» **Records for the exercise**:
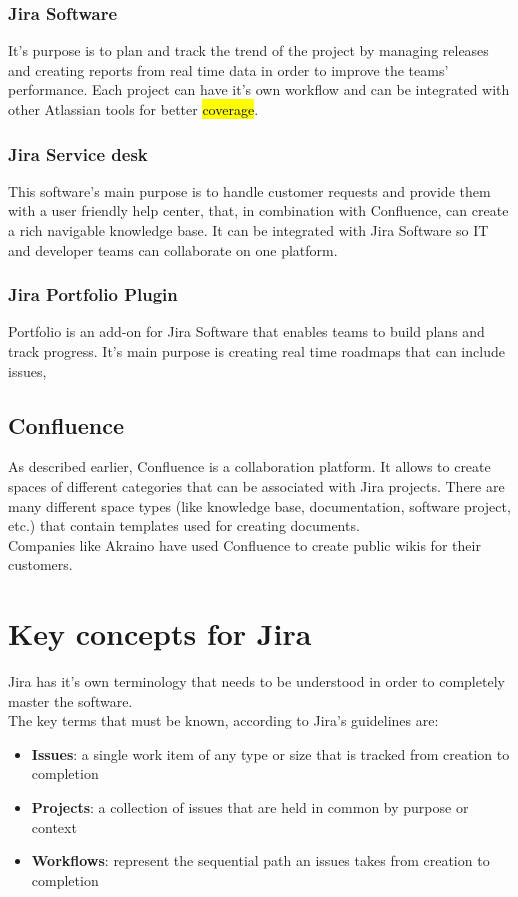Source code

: 		\subsubsection{Jira Software}
			It's purpose is to plan and track the trend of the project by managing releases and creating reports from real time data in order to improve the teams' performance.
			Each project can have it's own workflow and can be integrated with other Atlassian tools for better \hl{coverage}.
		
		\subsubsection{Jira Service desk}
			This software's main purpose is to handle customer requests and provide them with a user friendly help center, that, in combination with Confluence, can create a rich navigable knowledge base.
			It can be integrated with Jira Software so IT and developer teams can collaborate on one platform.

		\subsubsection{Jira Portfolio Plugin}
			Portfolio is an add-on for Jira Software that enables teams to build plans and track progress.
			It's main purpose is creating real time roadmaps that can include issues, 
		
	\subsection{Confluence}
		As described earlier, Confluence is a collaboration platform.
		It allows to create spaces of different categories that can be associated with Jira projects.
		There are many different space types (like knowledge base, documentation, software project, etc.) that contain templates used for creating documents.\\
		Companies like Akraino have used Confluence to create public wikis for their customers\cite{akraino}.
		
\section{Key concepts for Jira}
	Jira has it's own terminology that needs to be understood in order to completely master the software.\\
	The key terms that must be known, according to Jira's guidelines\cite{key-terms-to-know} are:
	\begin{itemize}
		\item \textbf{Issues}: a single work item of any type or size that is tracked from creation to completion
		\item \textbf{Projects}: a collection of issues that are held in common by purpose or context
		\item \textbf{Workflows}: represent the sequential path an issues takes from creation to completion
	\end{itemize}
	

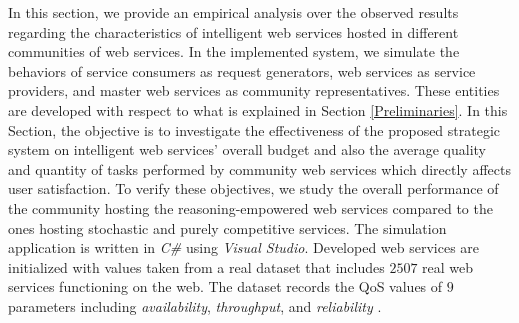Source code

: \documentclass[fleqn]{singlecol-new}
\begin{document}
In this section, we provide an empirical analysis over the
observed results regarding the characteristics of intelligent web
services hosted in different communities of web services. In the
implemented system, we simulate the behaviors of service consumers
as request generators, web services as service providers, and
master web services as community representatives. These entities
are developed with respect to what is explained in Section
\ref{Preliminaries}. In this Section, the objective is to investigate the
effectiveness of the proposed strategic system on intelligent
web services' overall budget and also the average quality and quantity of tasks performed by 
community web services which directly affects user satisfaction. 
To verify these objectives, we study the overall performance of the community hosting the
reasoning-empowered web services compared to the ones hosting
stochastic and purely competitive services. The simulation
application is written in \textit{C\#} using \textit{Visual Studio}. 
Developed web services are initialized with values taken
from a real dataset that includes $2507$ real web services
functioning on the web. The dataset records the QoS values of $9$
parameters including \textit{availability}, \textit{throughput},
and
\textit{reliability} \cite{Almasri}.  %
\end{document}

» **What is expected**: Produce the data again character for character, with the images left out.

» **Result**:
Source code

: 		\subsubsection{Jira Software}
			It's purpose is to plan and track the trend of the project by managing releases and creating reports from real time data in order to improve the teams' performance.
			Each project can have it's own workflow and can be integrated with other Atlassian tools for better \hl{coverage}.
		
		\subsubsection{Jira Service desk}
			This software's main purpose is to handle customer requests and provide them with a user friendly help center, that, in combination with Confluence, can create a rich navigable knowledge base.
			It can be integrated with Jira Software so IT and developer teams can collaborate on one platform.

		\subsubsection{Jira Portfolio Plugin}
			Portfolio is an add-on for Jira Software that enables teams to build plans and track progress.
			It's main purpose is creating real time roadmaps that can include issues, 
		
	\subsection{Confluence}
		As described earlier, Confluence is a collaboration platform.
		It allows to create spaces of different categories that can be associated with Jira projects.
		There are many different space types (like knowledge base, documentation, software project, etc.) that contain templates used for creating documents.\\
		Companies like Akraino have used Confluence to create public wikis for their customers\cite{akraino}.
		
\section{Key concepts for Jira}
	Jira has it's own terminology that needs to be understood in order to completely master the software.\\
	The key terms that must be known, according to Jira's guidelines\cite{key-terms-to-know} are:
	\begin{itemize}
		\item \textbf{Issues}: a single work item of any type or size that is tracked from creation to completion
		\item \textbf{Projects}: a collection of issues that are held in common by purpose or context
		\item \textbf{Workflows}: represent the sequential path an issues takes from creation to completion
	\end{itemize}
	

Source code

: \documentclass[fleqn]{singlecol-new}
\begin{document}
In this section, we provide an empirical analysis over the
observed results regarding the characteristics of intelligent web
services hosted in different communities of web services. In the
implemented system, we simulate the behaviors of service consumers
as request generators, web services as service providers, and
master web services as community representatives. These entities
are developed with respect to what is explained in Section
\ref{Preliminaries}. In this Section, the objective is to investigate the
effectiveness of the proposed strategic system on intelligent
web services' overall budget and also the average quality and quantity of tasks performed by 
community web services which directly affects user satisfaction. 
To verify these objectives, we study the overall performance of the community hosting the
reasoning-empowered web services compared to the ones hosting
stochastic and purely competitive services. The simulation
application is written in \textit{C\#} using \textit{Visual Studio}. 
Developed web services are initialized with values taken
from a real dataset that includes $2507$ real web services
functioning on the web. The dataset records the QoS values of $9$
parameters including \textit{availability}, \textit{throughput},
and
\textit{reliability} \cite{Almasri}.  %
\end{document}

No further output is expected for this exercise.